EXERCISE DESCRIPTION:
Reproduce word for word the stretch of the material below from the line containing "mayores avances. En ambos grupos se ha" through the line containing "adultos mayores están", including both of those lines.
::: THE DATA :::
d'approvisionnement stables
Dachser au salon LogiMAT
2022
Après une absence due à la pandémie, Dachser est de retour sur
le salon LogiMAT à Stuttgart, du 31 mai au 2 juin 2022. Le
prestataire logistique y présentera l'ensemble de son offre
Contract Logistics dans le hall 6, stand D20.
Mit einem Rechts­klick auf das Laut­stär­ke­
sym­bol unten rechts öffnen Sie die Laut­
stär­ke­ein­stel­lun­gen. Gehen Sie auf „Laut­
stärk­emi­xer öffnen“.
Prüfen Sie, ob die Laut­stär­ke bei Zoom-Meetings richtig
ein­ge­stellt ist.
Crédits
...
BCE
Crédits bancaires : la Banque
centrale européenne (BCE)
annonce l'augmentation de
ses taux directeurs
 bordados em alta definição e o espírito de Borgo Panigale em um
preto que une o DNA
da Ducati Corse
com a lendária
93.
:::
::: THE DATA :::
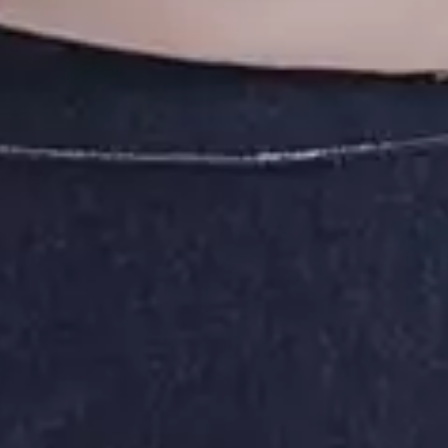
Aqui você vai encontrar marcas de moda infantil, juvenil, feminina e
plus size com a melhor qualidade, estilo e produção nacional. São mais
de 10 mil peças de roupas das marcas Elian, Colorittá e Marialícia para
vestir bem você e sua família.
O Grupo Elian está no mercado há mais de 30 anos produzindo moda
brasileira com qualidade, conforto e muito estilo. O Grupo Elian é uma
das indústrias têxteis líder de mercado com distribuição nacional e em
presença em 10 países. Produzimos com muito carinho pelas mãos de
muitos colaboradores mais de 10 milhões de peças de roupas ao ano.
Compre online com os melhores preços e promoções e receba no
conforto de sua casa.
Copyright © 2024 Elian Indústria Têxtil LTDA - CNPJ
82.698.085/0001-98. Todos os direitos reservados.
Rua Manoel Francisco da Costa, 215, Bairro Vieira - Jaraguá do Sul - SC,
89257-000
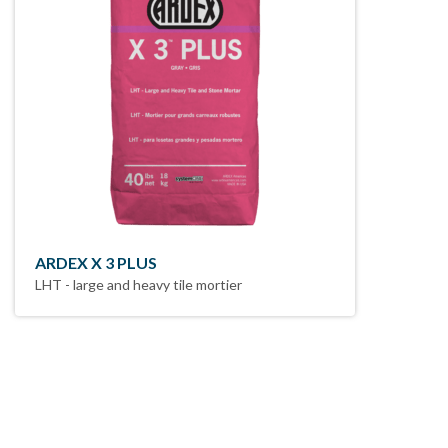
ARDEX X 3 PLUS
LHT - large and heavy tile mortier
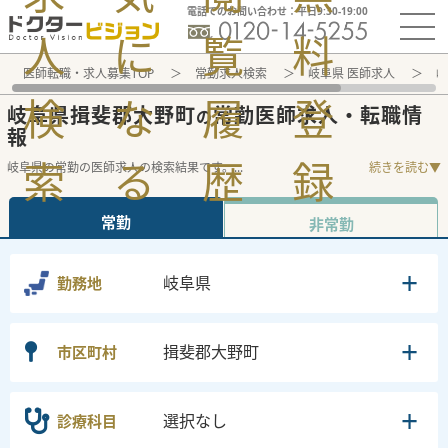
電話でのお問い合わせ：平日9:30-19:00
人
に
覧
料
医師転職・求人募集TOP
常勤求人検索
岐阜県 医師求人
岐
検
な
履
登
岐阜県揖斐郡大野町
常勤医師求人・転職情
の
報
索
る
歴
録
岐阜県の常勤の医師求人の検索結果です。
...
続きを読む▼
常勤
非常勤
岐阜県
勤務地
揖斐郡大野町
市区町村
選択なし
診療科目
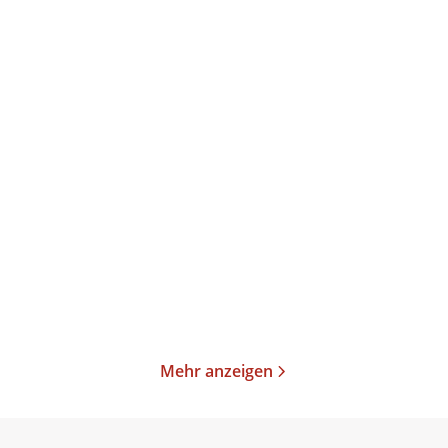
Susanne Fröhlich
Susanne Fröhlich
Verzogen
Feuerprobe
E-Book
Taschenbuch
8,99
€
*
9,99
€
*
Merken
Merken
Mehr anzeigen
:::
::: THE DATA :::
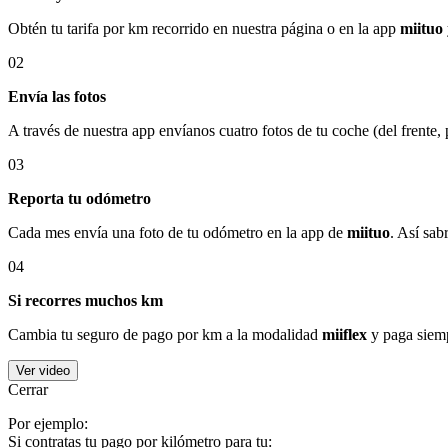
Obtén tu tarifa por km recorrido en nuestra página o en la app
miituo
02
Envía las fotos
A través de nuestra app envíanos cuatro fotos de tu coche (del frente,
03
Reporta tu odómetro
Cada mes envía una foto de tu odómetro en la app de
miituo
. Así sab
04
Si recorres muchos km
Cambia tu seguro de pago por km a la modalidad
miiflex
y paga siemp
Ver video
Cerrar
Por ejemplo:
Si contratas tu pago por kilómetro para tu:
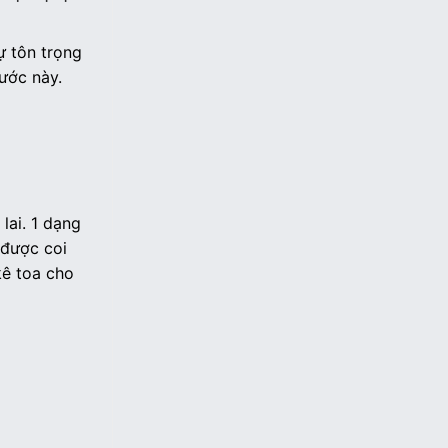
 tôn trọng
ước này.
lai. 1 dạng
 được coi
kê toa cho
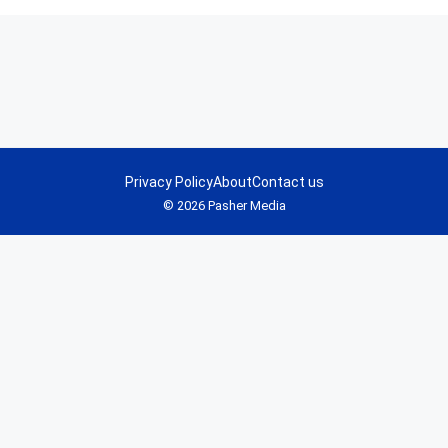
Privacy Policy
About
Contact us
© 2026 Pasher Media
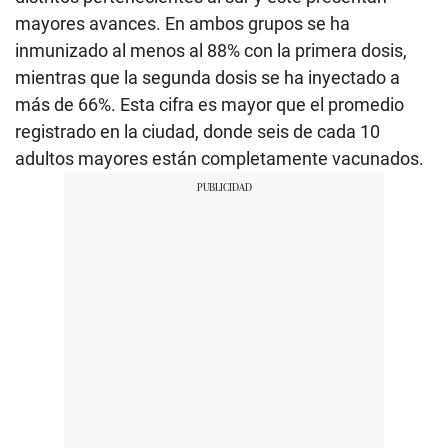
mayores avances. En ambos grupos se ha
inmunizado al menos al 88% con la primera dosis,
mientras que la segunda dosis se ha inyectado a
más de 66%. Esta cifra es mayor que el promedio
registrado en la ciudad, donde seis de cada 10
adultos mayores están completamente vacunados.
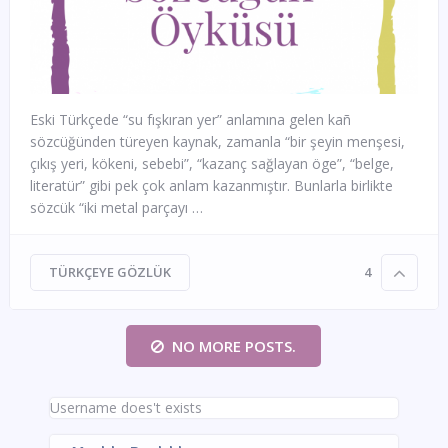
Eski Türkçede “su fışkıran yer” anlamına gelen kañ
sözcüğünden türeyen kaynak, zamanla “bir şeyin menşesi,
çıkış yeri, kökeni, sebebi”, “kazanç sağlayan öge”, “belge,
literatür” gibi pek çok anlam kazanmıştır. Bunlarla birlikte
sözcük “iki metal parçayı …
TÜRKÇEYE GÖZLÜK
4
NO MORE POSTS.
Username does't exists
:::
THE ANSWER:
mayores avances. En ambos grupos se ha
inmunizado al menos al 88% con la primera dosis,
mientras que la segunda dosis se ha inyectado a
más de 66%. Esta cifra es mayor que el promedio
registrado en la ciudad, donde seis de cada 10
adultos mayores están completamente vacunados.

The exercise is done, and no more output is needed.